A matching matplotlib chart is also produced.

---

## Geospatial statistics: LCOE, LCOH, overbuild factors

`src/steelo/adapters/geospatial/geospatial_statistics.py` exports per-country statistics every modelled geospatial year (typically every 5 years where the geospatial pipeline runs):

- `output/data/LCOE/lcoe_stats_{year}.csv` — average / min / max / p10 / p20 / p25 / p50 LCOE in **USD/MWh** plus `n_grid_points`. Source LCOE is the `power_price` variable in `energy_prices` (USD/kWh, multiplied ×1000 on export).
- `output/data/LCOH/lcoh_stats_{year}.csv` — same statistics in **USD/kg** for the `capped_lcoh` variable, plus a `hydrogen_ceiling_pct` column reflecting the configured `GeoConfig` percentile cap.
- `output/data/{factor}_factors/{factor}_stats_{year}.csv` — overbuild-factor statistics (e.g. `solar_factor`, `wind_factor`, `battery_factor`) at LCOE percentile points (`avg`, `min`, `max`, `p10`, `p20`, `p25`, `p50`). Each value is the mean factor across grid points within ±5 % of the LCOE percentile in that country (with a closest-point fallback when the band is empty).

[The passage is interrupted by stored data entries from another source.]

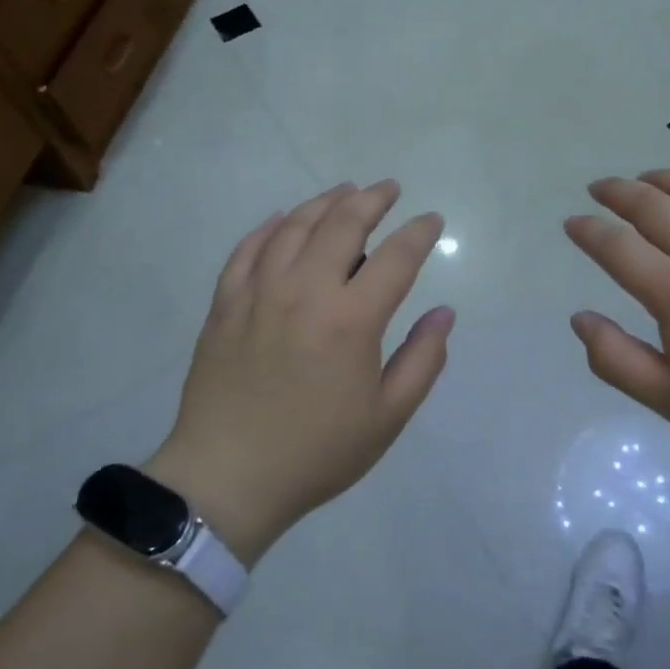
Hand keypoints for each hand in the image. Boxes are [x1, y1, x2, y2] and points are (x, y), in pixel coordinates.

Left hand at [146, 181, 453, 562]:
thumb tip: (443, 313)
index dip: (419, 233)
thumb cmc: (316, 452)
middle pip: (342, 224)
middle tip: (389, 189)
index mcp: (351, 319)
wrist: (226, 478)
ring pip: (294, 226)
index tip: (432, 220)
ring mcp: (259, 292)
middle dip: (373, 199)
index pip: (396, 257)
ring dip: (324, 202)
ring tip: (345, 191)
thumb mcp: (387, 417)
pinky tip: (283, 218)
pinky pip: (248, 248)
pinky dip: (270, 227)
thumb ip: (423, 360)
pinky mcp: (226, 303)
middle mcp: (305, 290)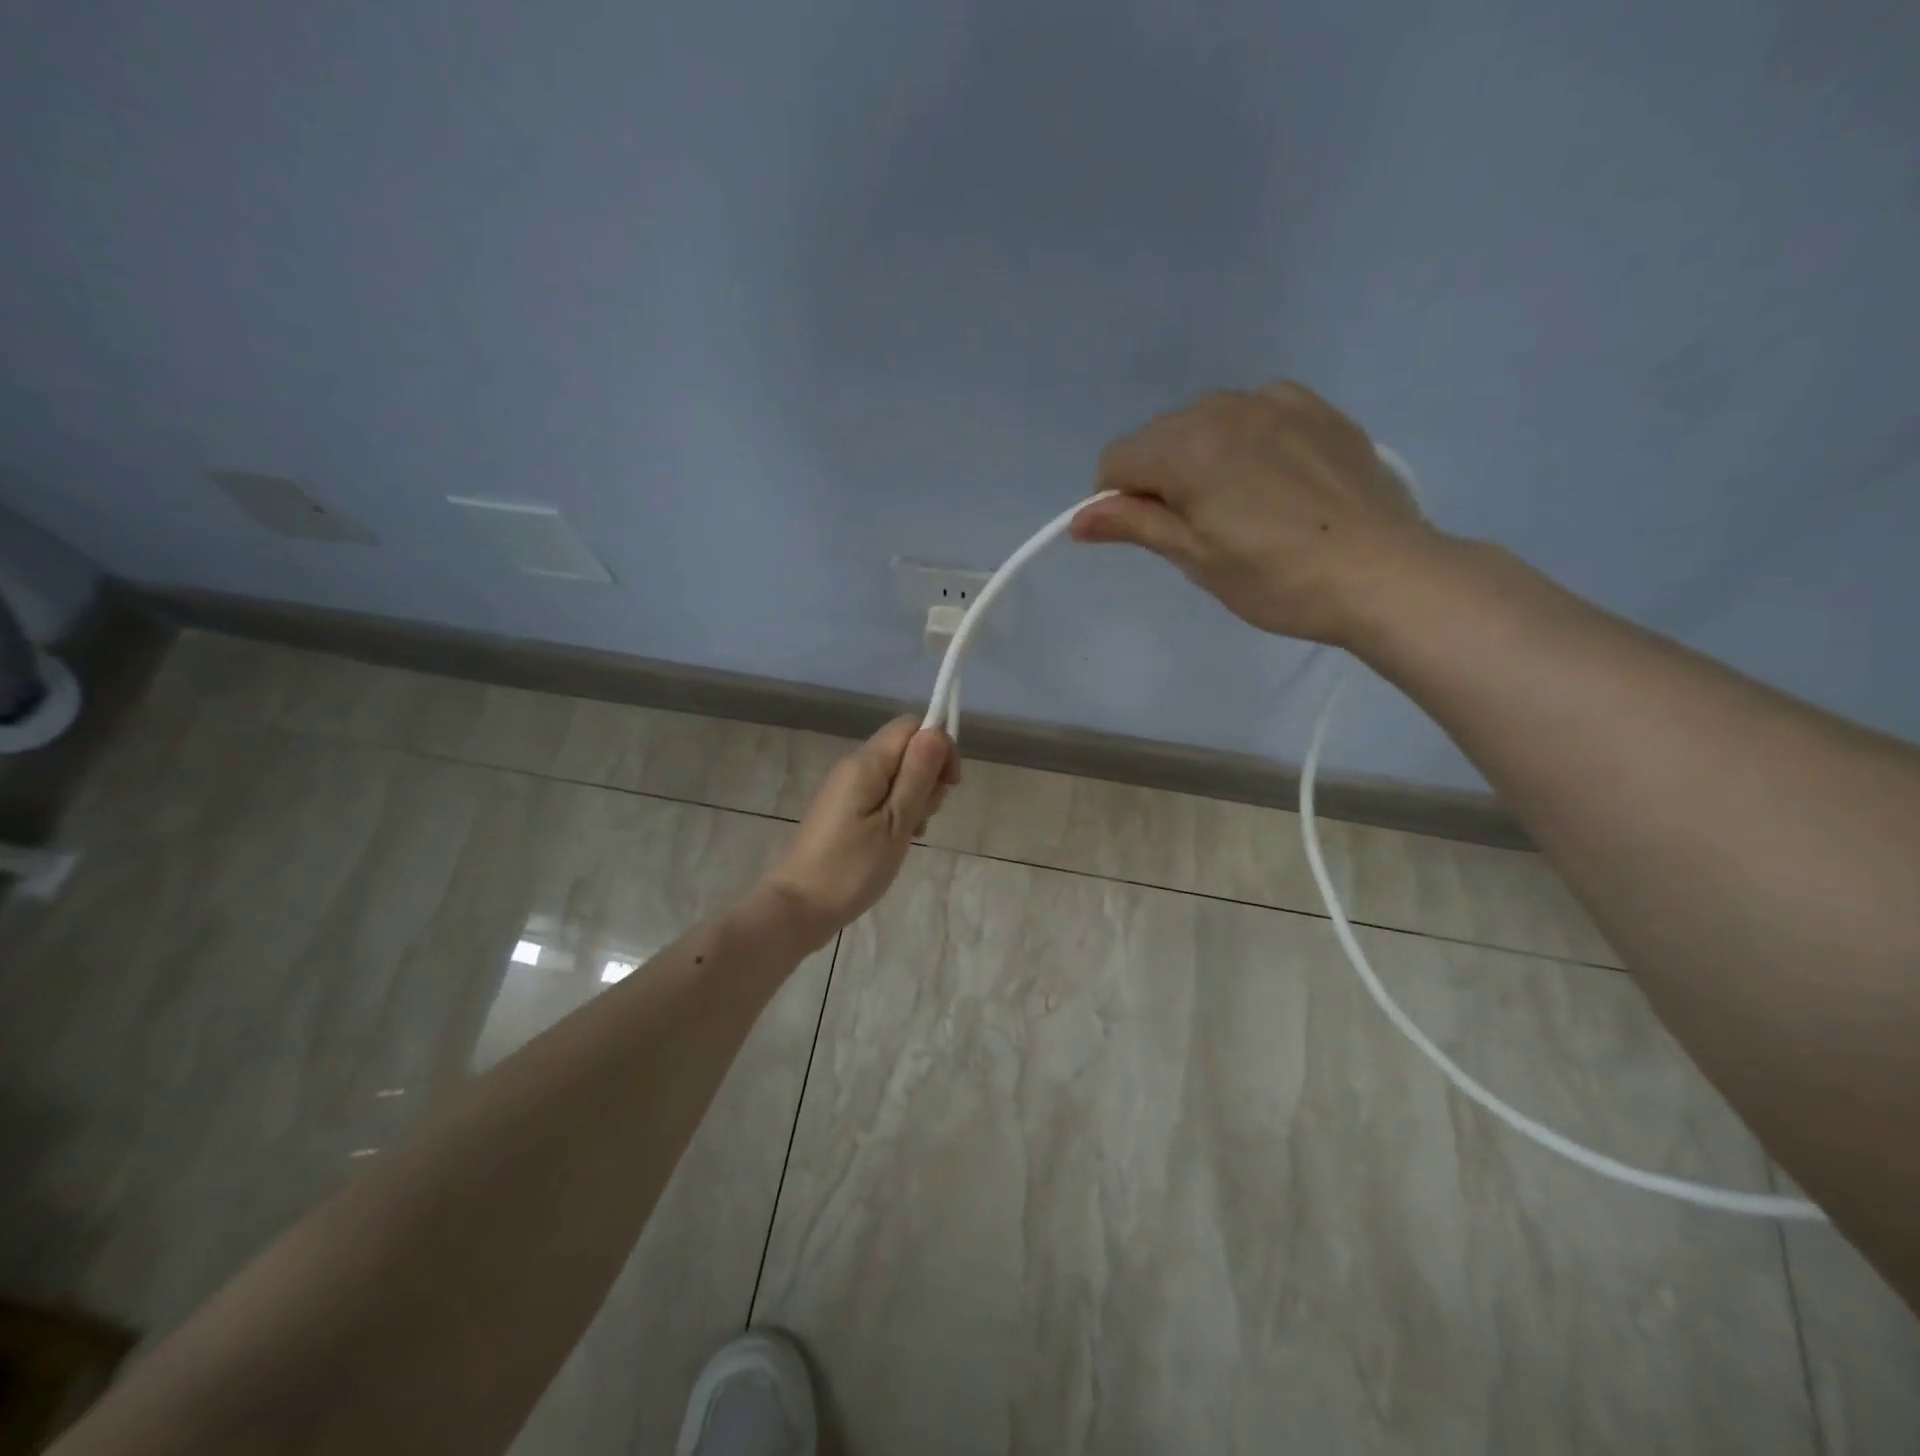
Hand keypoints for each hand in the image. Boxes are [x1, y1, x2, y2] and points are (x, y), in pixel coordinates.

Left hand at [759, 716, 958, 943]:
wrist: (800, 907)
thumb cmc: (852, 867)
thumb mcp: (896, 822)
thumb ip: (917, 775)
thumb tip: (936, 731)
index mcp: (866, 763)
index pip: (912, 725)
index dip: (938, 746)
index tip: (948, 784)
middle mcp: (854, 766)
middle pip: (906, 749)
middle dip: (928, 777)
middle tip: (924, 818)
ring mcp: (847, 789)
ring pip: (897, 775)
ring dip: (915, 799)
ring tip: (911, 835)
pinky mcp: (844, 810)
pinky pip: (881, 796)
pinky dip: (898, 812)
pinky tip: (897, 841)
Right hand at [1070, 382, 1438, 645]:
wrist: (1383, 572)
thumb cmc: (1276, 578)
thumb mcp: (1195, 558)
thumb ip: (1134, 525)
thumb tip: (1079, 519)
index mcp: (1187, 449)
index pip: (1117, 461)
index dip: (1115, 501)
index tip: (1146, 534)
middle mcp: (1224, 410)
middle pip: (1158, 437)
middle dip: (1157, 477)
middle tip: (1194, 528)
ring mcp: (1275, 402)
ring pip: (1205, 421)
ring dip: (1199, 456)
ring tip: (1237, 505)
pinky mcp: (1316, 409)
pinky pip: (1254, 413)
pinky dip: (1244, 439)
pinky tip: (1271, 477)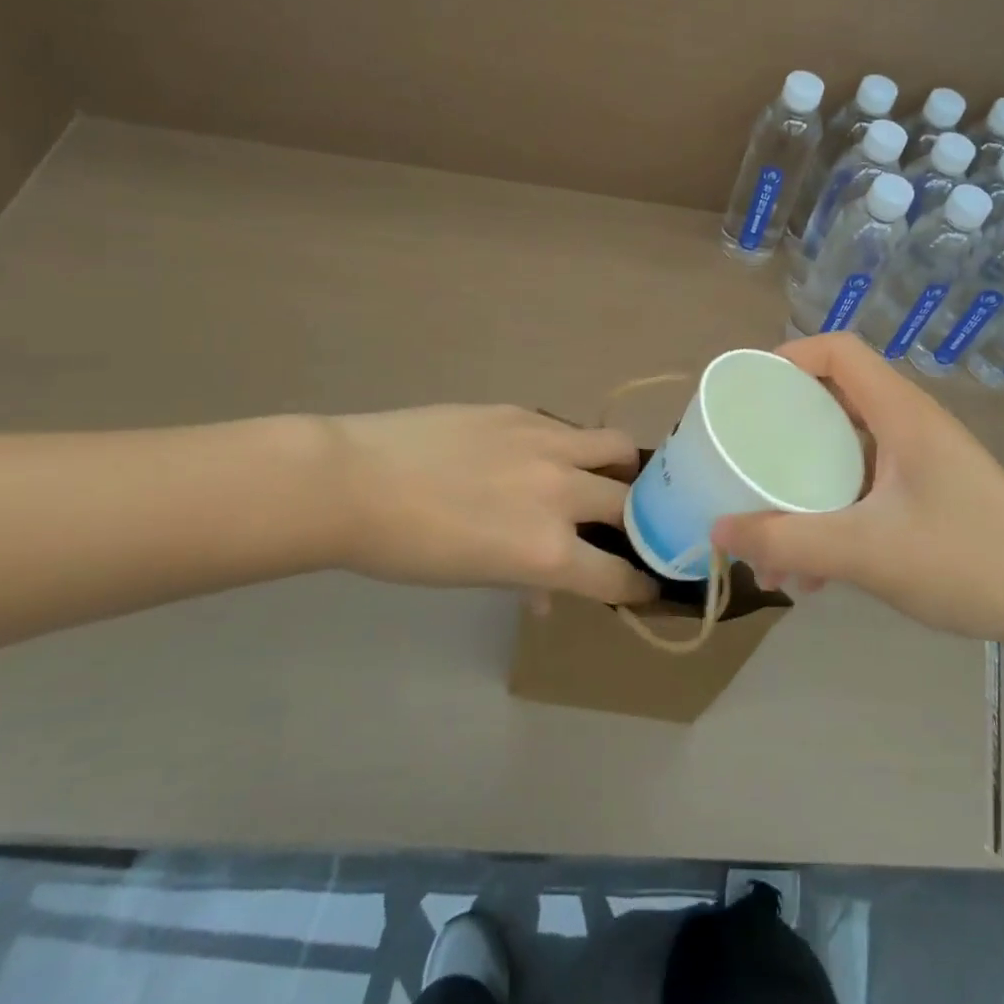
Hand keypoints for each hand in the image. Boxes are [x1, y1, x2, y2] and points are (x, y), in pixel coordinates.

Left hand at [324, 405, 657, 605]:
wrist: (355, 482)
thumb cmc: (407, 549)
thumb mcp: (475, 578)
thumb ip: (527, 579)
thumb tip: (547, 590)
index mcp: (548, 550)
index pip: (618, 575)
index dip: (638, 586)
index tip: (647, 585)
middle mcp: (562, 494)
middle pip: (632, 507)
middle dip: (638, 523)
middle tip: (625, 528)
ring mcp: (548, 444)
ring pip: (617, 448)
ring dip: (621, 469)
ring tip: (604, 477)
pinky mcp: (526, 413)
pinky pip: (571, 430)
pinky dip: (574, 449)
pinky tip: (545, 456)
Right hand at [711, 334, 1003, 644]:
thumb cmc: (966, 561)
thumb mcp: (866, 552)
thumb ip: (788, 541)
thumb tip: (718, 532)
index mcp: (901, 414)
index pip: (839, 352)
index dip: (789, 357)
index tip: (748, 393)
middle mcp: (911, 426)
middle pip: (834, 401)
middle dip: (784, 432)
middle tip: (747, 461)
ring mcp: (922, 462)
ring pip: (847, 453)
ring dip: (806, 488)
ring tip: (774, 545)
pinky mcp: (929, 495)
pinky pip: (865, 487)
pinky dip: (833, 515)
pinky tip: (817, 572)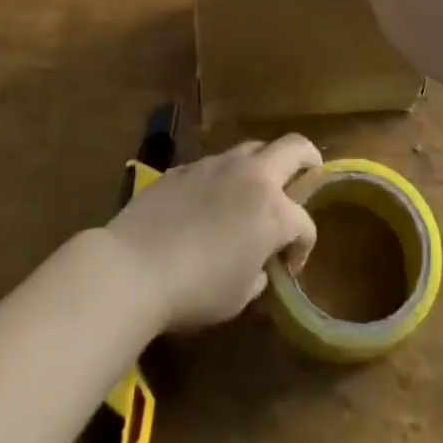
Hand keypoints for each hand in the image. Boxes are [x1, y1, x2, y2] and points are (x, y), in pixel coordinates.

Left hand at [104, 135, 320, 330]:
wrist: (133, 267)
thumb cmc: (195, 290)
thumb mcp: (239, 295)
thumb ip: (259, 272)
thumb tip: (257, 265)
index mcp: (274, 210)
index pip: (305, 223)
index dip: (304, 246)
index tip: (289, 266)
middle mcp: (251, 176)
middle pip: (294, 148)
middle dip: (308, 160)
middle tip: (308, 175)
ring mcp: (217, 164)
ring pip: (252, 149)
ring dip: (262, 166)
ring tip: (252, 193)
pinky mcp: (186, 166)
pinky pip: (216, 164)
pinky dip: (223, 178)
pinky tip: (208, 203)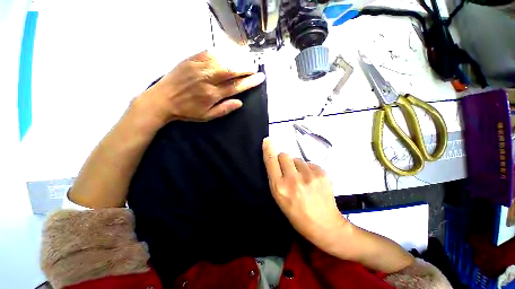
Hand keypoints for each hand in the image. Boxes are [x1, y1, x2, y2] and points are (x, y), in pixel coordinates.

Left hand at [136, 50, 264, 124]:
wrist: (162, 100)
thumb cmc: (187, 111)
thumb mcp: (207, 116)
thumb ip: (224, 109)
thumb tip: (240, 103)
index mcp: (212, 95)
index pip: (236, 86)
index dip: (249, 82)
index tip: (260, 78)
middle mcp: (207, 79)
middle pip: (231, 70)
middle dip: (245, 68)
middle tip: (255, 67)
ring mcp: (198, 67)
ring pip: (222, 59)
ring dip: (236, 59)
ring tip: (245, 60)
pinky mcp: (190, 59)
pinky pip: (209, 52)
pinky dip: (222, 52)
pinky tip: (229, 53)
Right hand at [262, 138, 351, 249]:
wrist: (324, 225)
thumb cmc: (297, 214)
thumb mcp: (279, 199)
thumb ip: (276, 178)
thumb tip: (276, 160)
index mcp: (279, 188)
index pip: (271, 161)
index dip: (268, 149)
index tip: (267, 140)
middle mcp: (293, 179)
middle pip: (284, 155)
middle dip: (284, 160)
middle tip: (289, 170)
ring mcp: (309, 176)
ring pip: (297, 159)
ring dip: (297, 166)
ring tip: (302, 179)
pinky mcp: (322, 173)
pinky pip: (309, 163)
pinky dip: (308, 169)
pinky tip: (312, 181)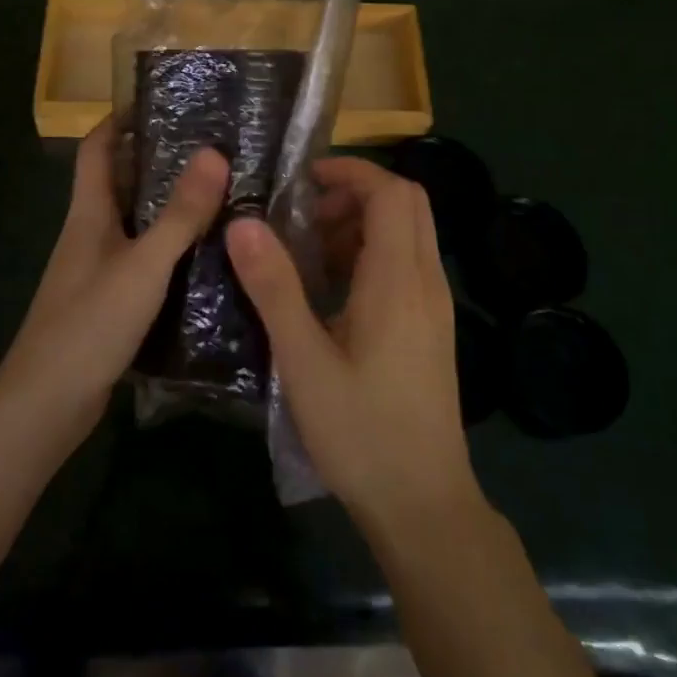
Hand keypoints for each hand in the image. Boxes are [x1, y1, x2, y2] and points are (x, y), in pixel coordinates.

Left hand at [0, 119, 228, 439]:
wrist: (48, 404)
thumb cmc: (90, 323)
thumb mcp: (143, 265)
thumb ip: (179, 214)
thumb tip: (214, 153)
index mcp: (89, 214)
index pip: (96, 149)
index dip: (119, 120)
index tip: (160, 102)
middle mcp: (89, 234)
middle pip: (119, 183)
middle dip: (156, 161)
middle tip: (210, 149)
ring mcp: (97, 271)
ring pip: (134, 224)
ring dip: (167, 207)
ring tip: (218, 196)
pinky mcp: (108, 303)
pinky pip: (142, 262)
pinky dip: (169, 251)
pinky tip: (205, 259)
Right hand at [226, 157, 482, 536]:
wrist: (424, 506)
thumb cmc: (361, 432)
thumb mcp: (304, 360)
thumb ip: (274, 288)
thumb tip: (242, 223)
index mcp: (399, 281)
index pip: (391, 192)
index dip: (352, 170)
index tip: (304, 179)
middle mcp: (426, 282)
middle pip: (408, 203)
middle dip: (357, 192)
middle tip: (306, 214)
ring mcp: (434, 306)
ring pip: (410, 233)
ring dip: (364, 222)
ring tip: (312, 249)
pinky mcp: (431, 328)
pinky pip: (408, 264)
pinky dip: (374, 252)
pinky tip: (334, 290)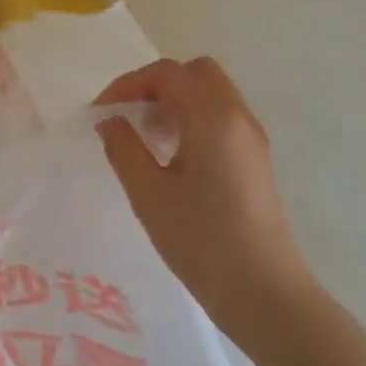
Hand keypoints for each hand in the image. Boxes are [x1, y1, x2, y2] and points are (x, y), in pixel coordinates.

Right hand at [96, 57, 315, 342]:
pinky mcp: (255, 161)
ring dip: (175, 103)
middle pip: (196, 74)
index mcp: (213, 116)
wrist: (264, 292)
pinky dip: (192, 120)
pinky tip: (170, 158)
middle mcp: (237, 117)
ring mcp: (251, 139)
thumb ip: (123, 148)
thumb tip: (109, 120)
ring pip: (210, 95)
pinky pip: (220, 119)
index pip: (168, 73)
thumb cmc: (202, 239)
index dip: (129, 84)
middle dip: (156, 86)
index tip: (101, 112)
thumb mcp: (148, 193)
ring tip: (144, 138)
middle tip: (129, 116)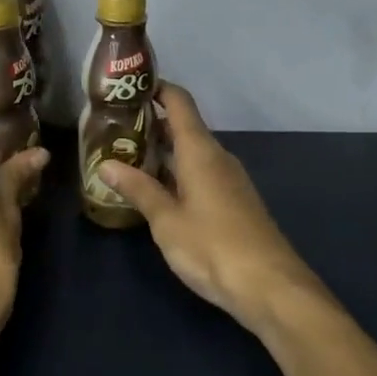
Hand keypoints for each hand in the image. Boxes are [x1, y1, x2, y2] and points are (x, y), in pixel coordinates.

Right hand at [98, 84, 333, 339]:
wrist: (271, 287)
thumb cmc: (213, 247)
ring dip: (161, 151)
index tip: (127, 87)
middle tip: (112, 129)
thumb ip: (137, 189)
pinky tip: (155, 190)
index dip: (156, 88)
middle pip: (183, 127)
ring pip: (191, 153)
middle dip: (150, 124)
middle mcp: (217, 157)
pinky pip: (200, 173)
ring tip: (126, 158)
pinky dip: (176, 172)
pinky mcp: (234, 202)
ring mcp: (229, 180)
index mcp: (200, 151)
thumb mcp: (166, 220)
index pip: (179, 102)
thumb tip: (105, 164)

At end-of-run, `aggregate_lcoe_lcoh_statistics(output_dir, start_year, end_year)` concatenates the per-year files into:

- `output/data/LCOE/lcoe_stats_{start_year}_{end_year}.csv`
- `output/data/LCOH/lcoh_stats_{start_year}_{end_year}.csv`

sorted by `(year, country)`, formatted to 4 decimals. Per-year files are kept; aggregated files are recognised and excluded from the next aggregation pass via the `_<digits>` filename suffix check.

---

## Per-app-run config artefacts

When a simulation is launched from the Django/Electron app, `SimulationRunner` mirrors the CLI output layout by writing two artefacts into the run's output directory:

- `simulation_config.json` — the resolved `SimulationConfig` (after defaults, parameter merges and validation).
- `preparation_metadata.json` — metadata about the data preparation that fed this run (cache hash, source master-input version, etc.).

This makes app runs and CLI runs leave the same on-disk shape, simplifying downstream analysis tooling that walks output directories regardless of how the run was started.